*The task*:
Copy the following entries line for line, omitting the pictures.

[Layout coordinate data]
********

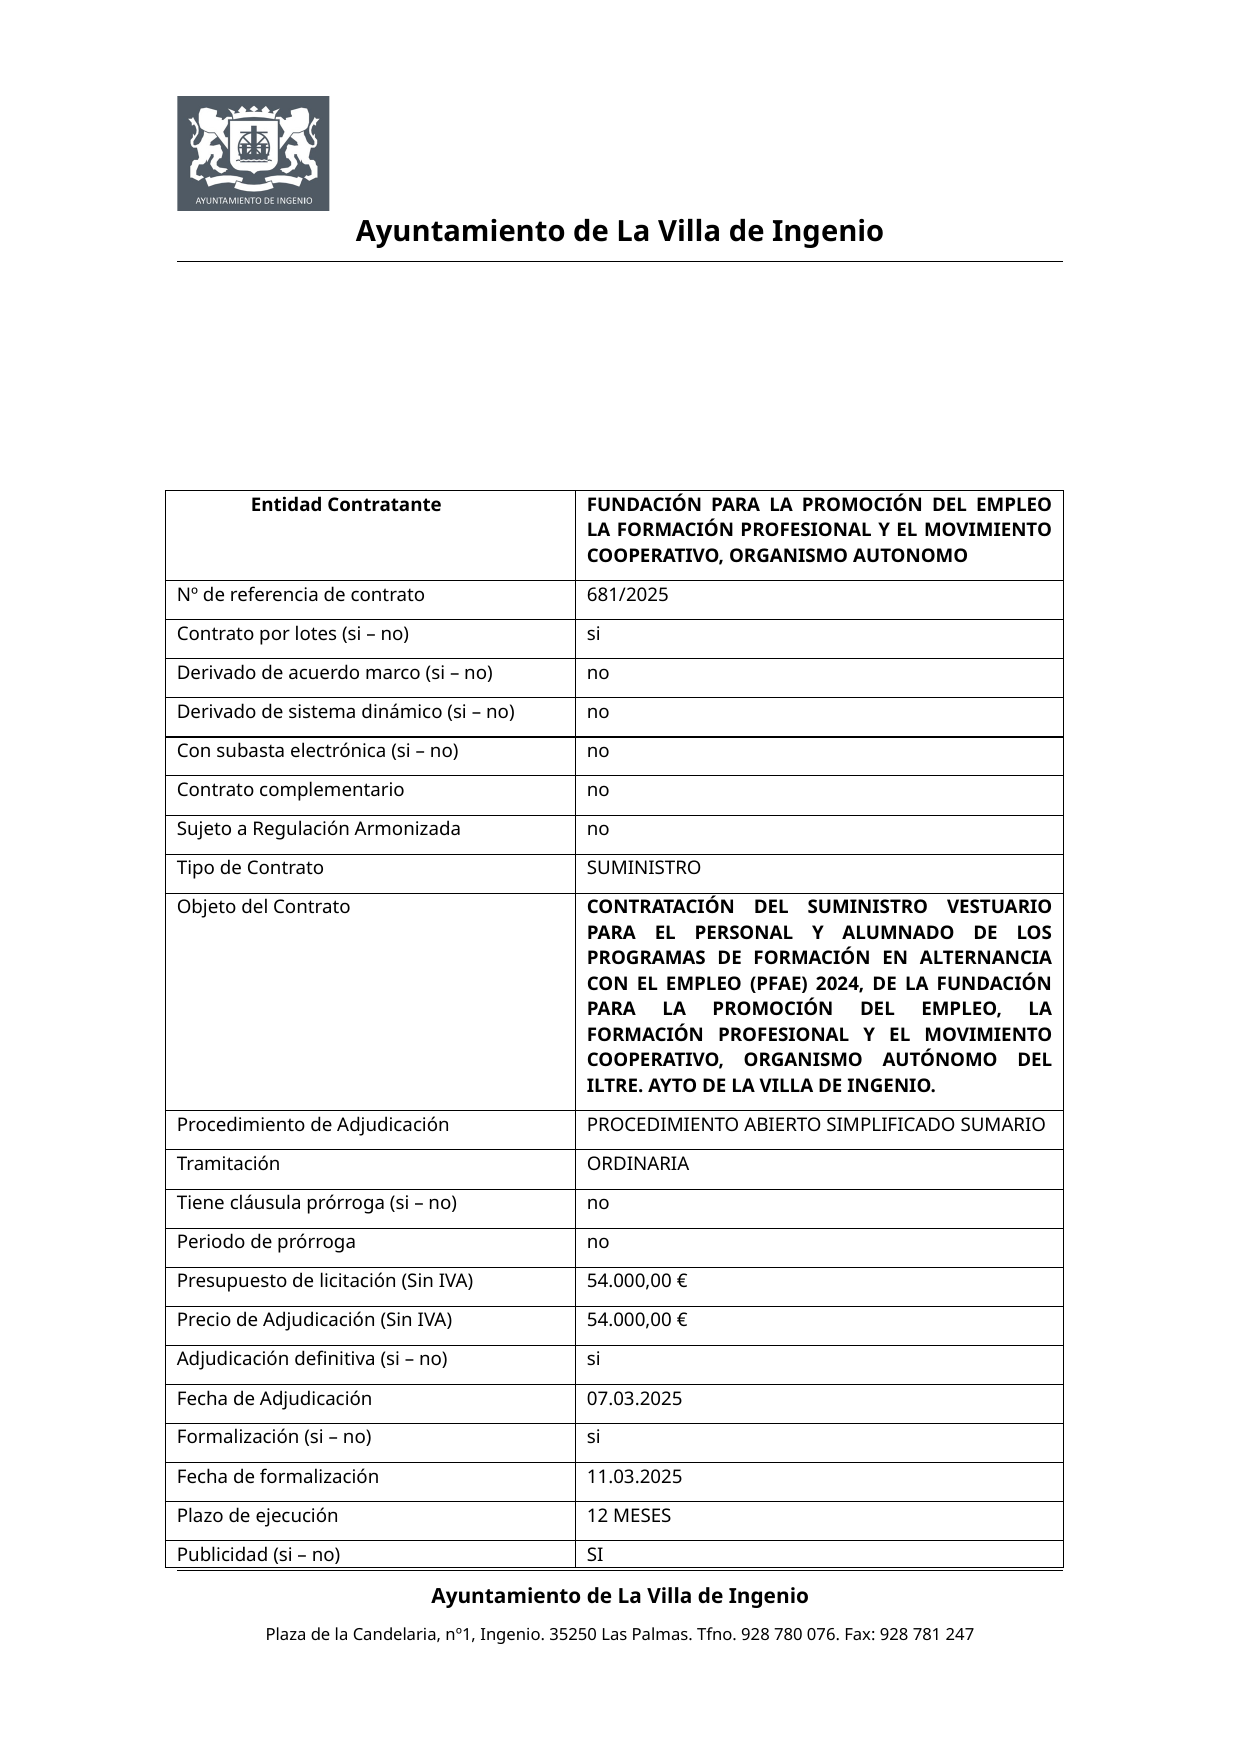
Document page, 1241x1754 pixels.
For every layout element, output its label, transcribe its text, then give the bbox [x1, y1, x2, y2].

table_cell no [576, 1229, 1063, 1267]
table_cell Presupuesto de licitación (Sin IVA) [166, 1268, 575, 1306]
table_cell Tipo de Contrato [166, 855, 575, 893]
table_cell Derivado de sistema dinámico (si – no) [166, 698, 575, 736]
table_cell Sujeto a Regulación Armonizada [166, 816, 575, 853]
table_cell Con subasta electrónica (si – no) [166, 738, 575, 775]
table_cell SI [576, 1541, 1063, 1567]
table_cell Adjudicación definitiva (si – no) [166, 1346, 575, 1384]
table_cell Precio de Adjudicación (Sin IVA) [166, 1307, 575, 1345]
table_cell SUMINISTRO [576, 855, 1063, 893]
table_cell Tramitación [166, 1150, 575, 1188]
table_cell 54.000,00 € [576, 1307, 1063, 1345]
table_cell 681/2025 [576, 581, 1063, 619]
table_cell Contrato por lotes (si – no) [166, 620, 575, 658]
table_cell no [576, 1190, 1063, 1227]
table_cell Objeto del Contrato [166, 894, 575, 1110]
table_cell no [576, 659, 1063, 697]
table_header Entidad Contratante [166, 491, 575, 580]
table_cell no [576, 776, 1063, 814]
table_cell Formalización (si – no) [166, 1424, 575, 1462]
table_cell si [576, 1424, 1063, 1462]
table_cell CONTRATACIÓN DEL SUMINISTRO VESTUARIO PARA EL PERSONAL Y ALUMNADO DE LOS PROGRAMAS DE FORMACIÓN EN ALTERNANCIA CON EL EMPLEO (PFAE) 2024, DE LA FUNDACIÓN PARA LA PROMOCIÓN DEL EMPLEO, LA FORMACIÓN PROFESIONAL Y EL MOVIMIENTO COOPERATIVO, ORGANISMO AUTÓNOMO DEL ILTRE. AYTO DE LA VILLA DE INGENIO. [576, 894, 1063, 1110]
table_cell ORDINARIA [576, 1150, 1063, 1188]
table_cell Procedimiento de Adjudicación [166, 1111, 575, 1149]
table_cell Derivado de acuerdo marco (si – no) [166, 659, 575, 697]
table_cell PROCEDIMIENTO ABIERTO SIMPLIFICADO SUMARIO [576, 1111, 1063, 1149]
table_cell Tiene cláusula prórroga (si – no) [166, 1190, 575, 1227]
table_cell Contrato complementario [166, 776, 575, 814]
table_cell no [576, 816, 1063, 853]
table_cell Nº de referencia de contrato [166, 581, 575, 619]
table_cell Periodo de prórroga [166, 1229, 575, 1267]
table_cell no [576, 698, 1063, 736]
table_cell 54.000,00 € [576, 1268, 1063, 1306]
table_cell Publicidad (si – no) [166, 1541, 575, 1567]
table_cell 11.03.2025 [576, 1463, 1063, 1501]
table_header FUNDACIÓN PARA LA PROMOCIÓN DEL EMPLEO LA FORMACIÓN PROFESIONAL Y EL MOVIMIENTO COOPERATIVO, ORGANISMO AUTONOMO [576, 491, 1063, 580]
table_cell si [576, 1346, 1063, 1384]
table_cell 07.03.2025 [576, 1385, 1063, 1423]
table_cell si [576, 620, 1063, 658]
table_cell 12 MESES [576, 1502, 1063, 1540]
table_cell Fecha de formalización [166, 1463, 575, 1501]
table_cell Fecha de Adjudicación [166, 1385, 575, 1423]
table_cell Plazo de ejecución [166, 1502, 575, 1540]
table_cell no [576, 738, 1063, 775]
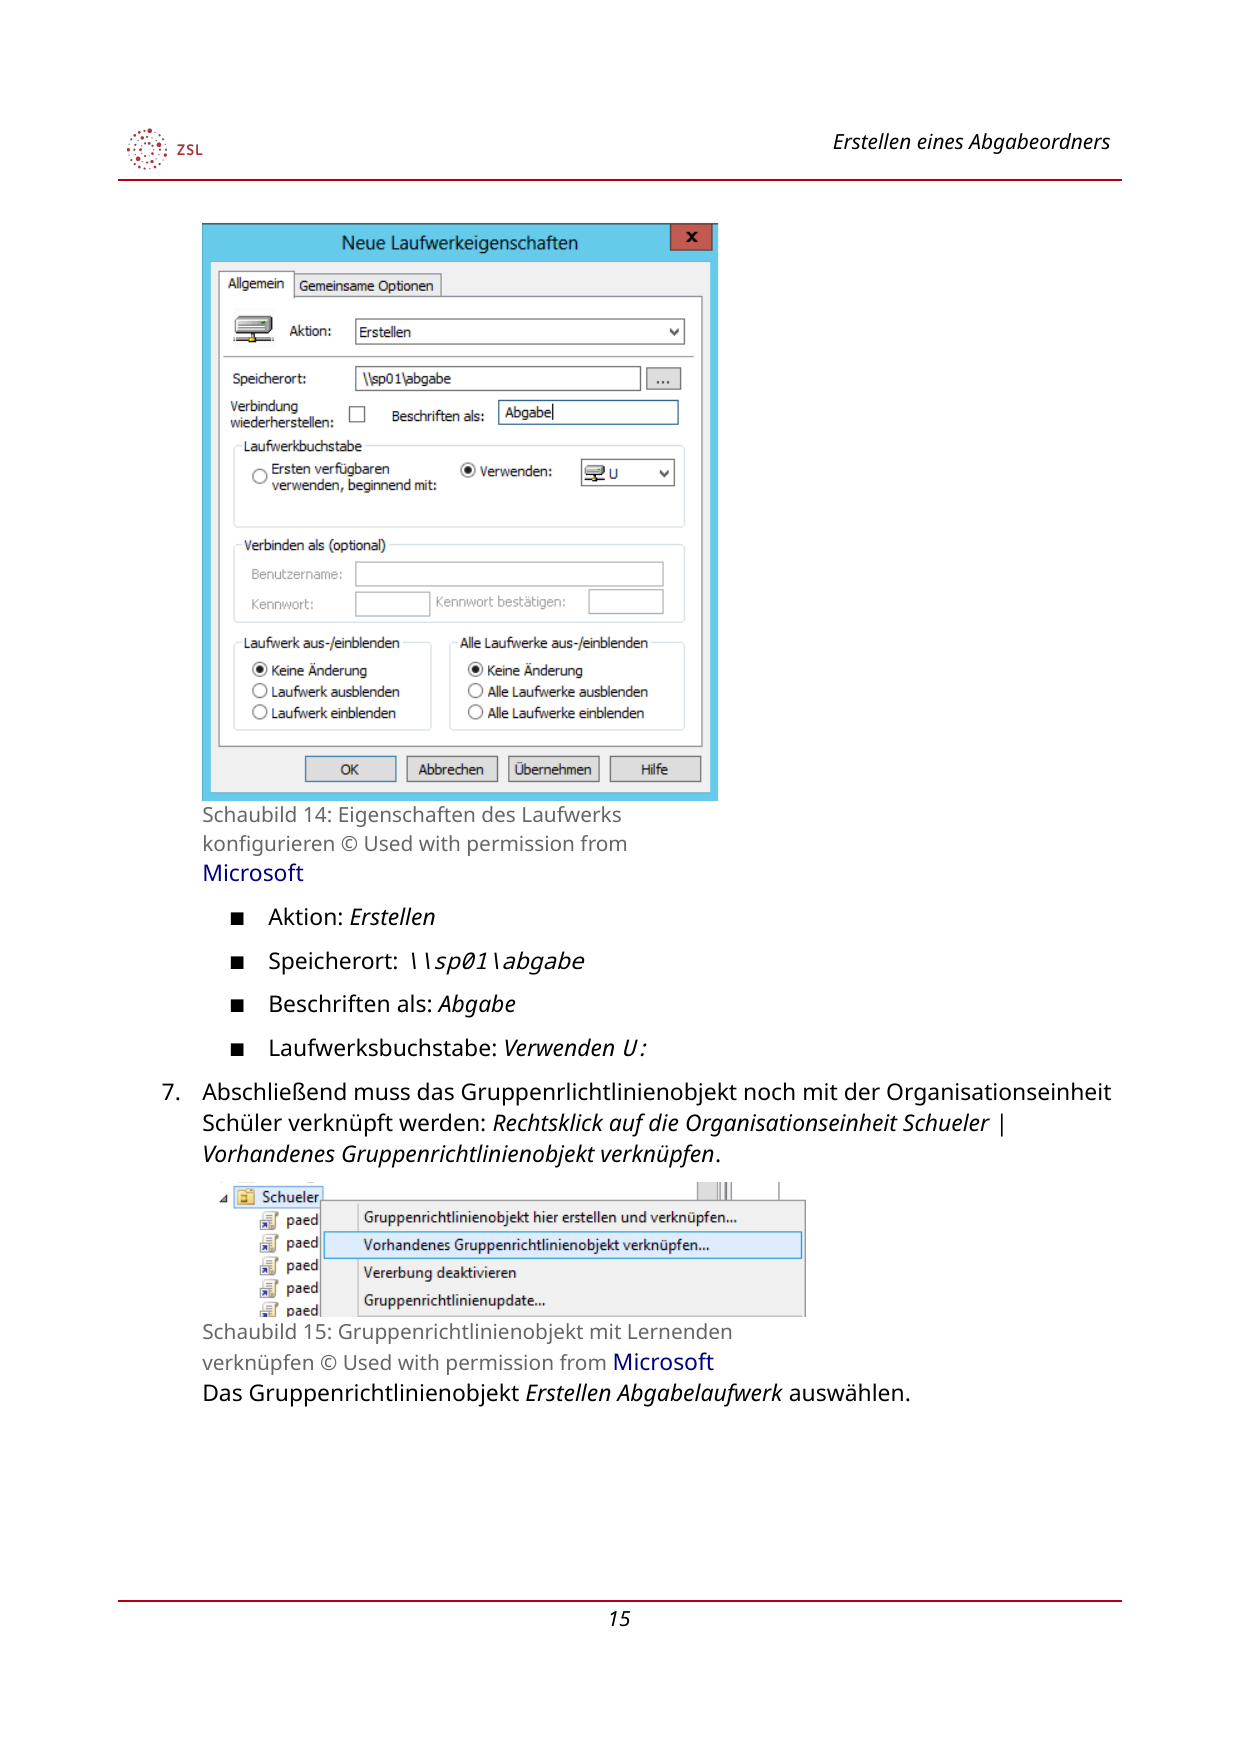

********

*Task answer*:
Document page, 1241x1754 pixels.
For every layout element, output its label, transcribe its text, then give the bbox [x1, y1, x2, y2].

table_cell no [576, 1229, 1063, 1267]
table_cell Presupuesto de licitación (Sin IVA) [166, 1268, 575, 1306]
table_cell Tipo de Contrato [166, 855, 575, 893]
table_cell Derivado de sistema dinámico (si – no) [166, 698, 575, 736]
table_cell Sujeto a Regulación Armonizada [166, 816, 575, 853]
table_cell Con subasta electrónica (si – no) [166, 738, 575, 775]
table_cell SI [576, 1541, 1063, 1567]
table_cell Adjudicación definitiva (si – no) [166, 1346, 575, 1384]
table_cell Precio de Adjudicación (Sin IVA) [166, 1307, 575, 1345]
table_cell SUMINISTRO [576, 855, 1063, 893]
table_cell Tramitación [166, 1150, 575, 1188]
table_cell 54.000,00 € [576, 1307, 1063, 1345]
table_cell 681/2025 [576, 581, 1063, 619]
table_cell Contrato por lotes (si – no) [166, 620, 575, 658]
table_cell no [576, 1190, 1063, 1227]
table_cell Objeto del Contrato [166, 894, 575, 1110]
table_cell no [576, 659, 1063, 697]
table_header Entidad Contratante [166, 491, 575, 580]
table_cell no [576, 776, 1063, 814]
table_cell Formalización (si – no) [166, 1424, 575, 1462]
table_cell si [576, 1424, 1063, 1462]
table_cell CONTRATACIÓN DEL SUMINISTRO VESTUARIO PARA EL PERSONAL Y ALUMNADO DE LOS PROGRAMAS DE FORMACIÓN EN ALTERNANCIA CON EL EMPLEO (PFAE) 2024, DE LA FUNDACIÓN PARA LA PROMOCIÓN DEL EMPLEO, LA FORMACIÓN PROFESIONAL Y EL MOVIMIENTO COOPERATIVO, ORGANISMO AUTÓNOMO DEL ILTRE. AYTO DE LA VILLA DE INGENIO. [576, 894, 1063, 1110]
table_cell ORDINARIA [576, 1150, 1063, 1188]
table_cell Procedimiento de Adjudicación [166, 1111, 575, 1149]
table_cell Derivado de acuerdo marco (si – no) [166, 659, 575, 697]
table_cell PROCEDIMIENTO ABIERTO SIMPLIFICADO SUMARIO [576, 1111, 1063, 1149]
table_cell Tiene cláusula prórroga (si – no) [166, 1190, 575, 1227]
table_cell Contrato complementario [166, 776, 575, 814]
table_cell no [576, 816, 1063, 853]
table_cell Nº de referencia de contrato [166, 581, 575, 619]
table_cell Periodo de prórroga [166, 1229, 575, 1267]
table_cell no [576, 698, 1063, 736]
table_cell 54.000,00 € [576, 1268, 1063, 1306]
table_cell Publicidad (si – no) [166, 1541, 575, 1567]
table_cell 11.03.2025 [576, 1463, 1063, 1501]
table_header FUNDACIÓN PARA LA PROMOCIÓN DEL EMPLEO LA FORMACIÓN PROFESIONAL Y EL MOVIMIENTO COOPERATIVO, ORGANISMO AUTONOMO [576, 491, 1063, 580]
table_cell si [576, 1346, 1063, 1384]
table_cell 07.03.2025 [576, 1385, 1063, 1423]
table_cell si [576, 620, 1063, 658]
table_cell 12 MESES [576, 1502, 1063, 1540]
table_cell Fecha de formalización [166, 1463, 575, 1501]
table_cell Fecha de Adjudicación [166, 1385, 575, 1423]
table_cell Plazo de ejecución [166, 1502, 575, 1540]
table_cell no [576, 738, 1063, 775]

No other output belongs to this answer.